■ EXERCISE PROMPT ■
Give the entries again exactly. Skip the pictures.

■ DATA PROVIDED ■
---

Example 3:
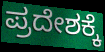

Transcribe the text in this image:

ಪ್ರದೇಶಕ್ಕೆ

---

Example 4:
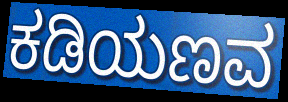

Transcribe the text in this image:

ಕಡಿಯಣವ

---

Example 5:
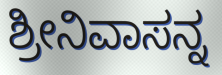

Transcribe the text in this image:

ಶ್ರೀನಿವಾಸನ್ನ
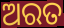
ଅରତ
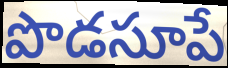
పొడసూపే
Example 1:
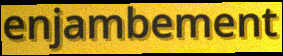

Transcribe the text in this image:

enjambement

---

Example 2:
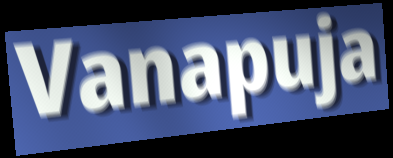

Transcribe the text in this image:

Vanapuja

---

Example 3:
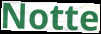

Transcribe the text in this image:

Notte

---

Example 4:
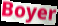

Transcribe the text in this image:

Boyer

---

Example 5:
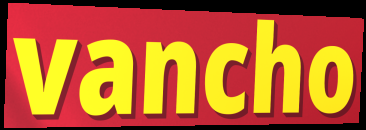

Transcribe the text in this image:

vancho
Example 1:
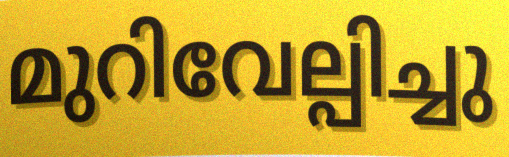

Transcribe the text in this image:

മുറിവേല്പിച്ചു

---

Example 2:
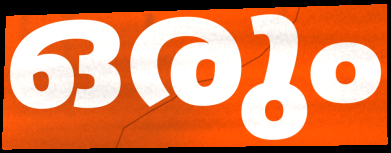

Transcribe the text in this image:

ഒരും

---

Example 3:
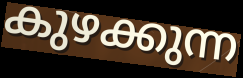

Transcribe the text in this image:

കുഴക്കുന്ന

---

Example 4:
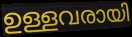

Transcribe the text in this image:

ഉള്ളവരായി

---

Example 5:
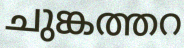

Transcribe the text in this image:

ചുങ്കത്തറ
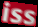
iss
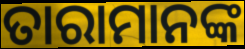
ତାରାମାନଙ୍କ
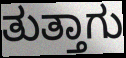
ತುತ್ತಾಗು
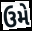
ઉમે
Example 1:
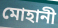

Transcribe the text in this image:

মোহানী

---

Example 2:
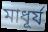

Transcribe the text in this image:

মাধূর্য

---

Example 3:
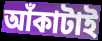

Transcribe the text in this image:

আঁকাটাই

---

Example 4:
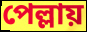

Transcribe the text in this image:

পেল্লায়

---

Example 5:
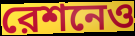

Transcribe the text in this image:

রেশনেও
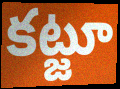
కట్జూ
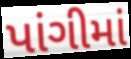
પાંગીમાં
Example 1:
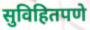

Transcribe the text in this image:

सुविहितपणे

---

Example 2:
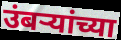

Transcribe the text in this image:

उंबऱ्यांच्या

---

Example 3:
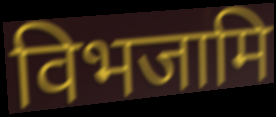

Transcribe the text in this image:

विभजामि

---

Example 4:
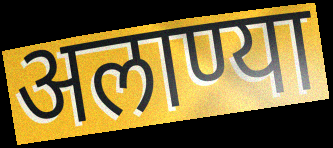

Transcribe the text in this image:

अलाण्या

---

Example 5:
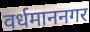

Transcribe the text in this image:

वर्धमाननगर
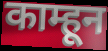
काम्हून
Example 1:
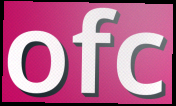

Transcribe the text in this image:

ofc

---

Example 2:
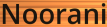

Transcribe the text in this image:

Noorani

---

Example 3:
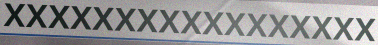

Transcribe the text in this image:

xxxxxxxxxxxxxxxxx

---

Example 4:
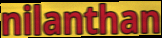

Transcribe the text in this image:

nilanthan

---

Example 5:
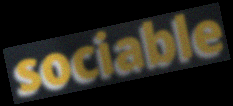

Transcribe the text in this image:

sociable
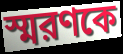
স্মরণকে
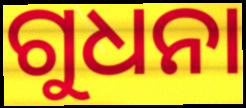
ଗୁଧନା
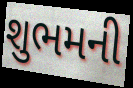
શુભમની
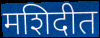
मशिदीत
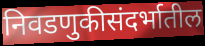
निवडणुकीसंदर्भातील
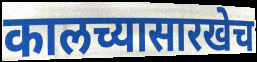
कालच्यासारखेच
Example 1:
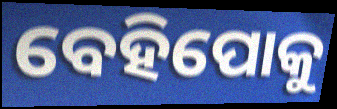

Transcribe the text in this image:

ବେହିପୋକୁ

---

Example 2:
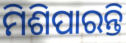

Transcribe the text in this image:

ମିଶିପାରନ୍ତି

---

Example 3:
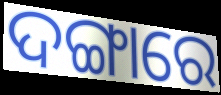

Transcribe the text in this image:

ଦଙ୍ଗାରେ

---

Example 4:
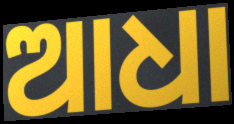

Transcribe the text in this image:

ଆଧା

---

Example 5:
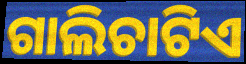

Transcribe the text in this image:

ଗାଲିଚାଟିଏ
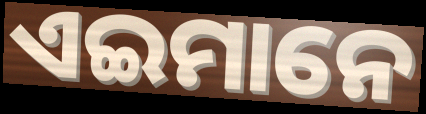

■ SOLUTION FOR THIS TASK ■
---

Example 3:

Transcribe the text in this image:

ಪ್ರದೇಶಕ್ಕೆ

---

Example 4:

Transcribe the text in this image:

ಕಡಿಯಣವ

---

Example 5:

Transcribe the text in this image:

ಶ್ರೀನಿವಾಸನ್ನ
ଅରତ
పొడసూపే
Example 1:

Transcribe the text in this image:

enjambement

---

Example 2:

Transcribe the text in this image:

Vanapuja

---

Example 3:

Transcribe the text in this image:

Notte

---

Example 4:

Transcribe the text in this image:

Boyer

---

Example 5:

Transcribe the text in this image:

vancho
Example 1:

Transcribe the text in this image:

മുറിവേല്പിച്ചു

---

Example 2:

Transcribe the text in this image:

ഒരും

---

Example 3:

Transcribe the text in this image:

കുഴക്കുന്ന

---

Example 4:

Transcribe the text in this image:

ഉള്ളവരായി

---

Example 5:

Transcribe the text in this image:

ചുങ്കത്തറ
iss
ତାରାମାନଙ୍କ
ತುತ್ತಾಗು
ઉમે
Example 1:

Transcribe the text in this image:

মোহানী

---

Example 2:

Transcribe the text in this image:

মাধূর্য

---

Example 3:

Transcribe the text in this image:

আঁকাটাই

---

Example 4:

Transcribe the text in this image:

পেল্লায়

---

Example 5:

Transcribe the text in this image:

রেশনেও
కట్జూ
પાંગીમાં
Example 1:

Transcribe the text in this image:

सुविहितपणे

---

Example 2:

Transcribe the text in this image:

उंबऱ्यांच्या

---

Example 3:

Transcribe the text in this image:

विभजामि

---

Example 4:

Transcribe the text in this image:

अलाण्या

---

Example 5:

Transcribe the text in this image:

वर्धमाननगर
काम्हून
Example 1:

Transcribe the text in this image:

ofc

---

Example 2:

Transcribe the text in this image:

Noorani

---

Example 3:

Transcribe the text in this image:

xxxxxxxxxxxxxxxxx

---

Example 4:

Transcribe the text in this image:

nilanthan

---

Example 5:

Transcribe the text in this image:

sociable
স্মরণকে
ଗୁଧନା
શુભમની
मशिदीत
निवडणुकीसंदर्भातील
कालच्यासारखेच
Example 1:

Transcribe the text in this image:

ବେହିପୋକୁ

---

Example 2:

Transcribe the text in this image:

ମିଶିପାରନ୍ତି

---

Example 3:

Transcribe the text in this image:

ଦଙ୍ଗାରେ

---

Example 4:

Transcribe the text in this image:

ଆଧା

---

Example 5:

Transcribe the text in this image:

ଗାଲିଚାଟିଏ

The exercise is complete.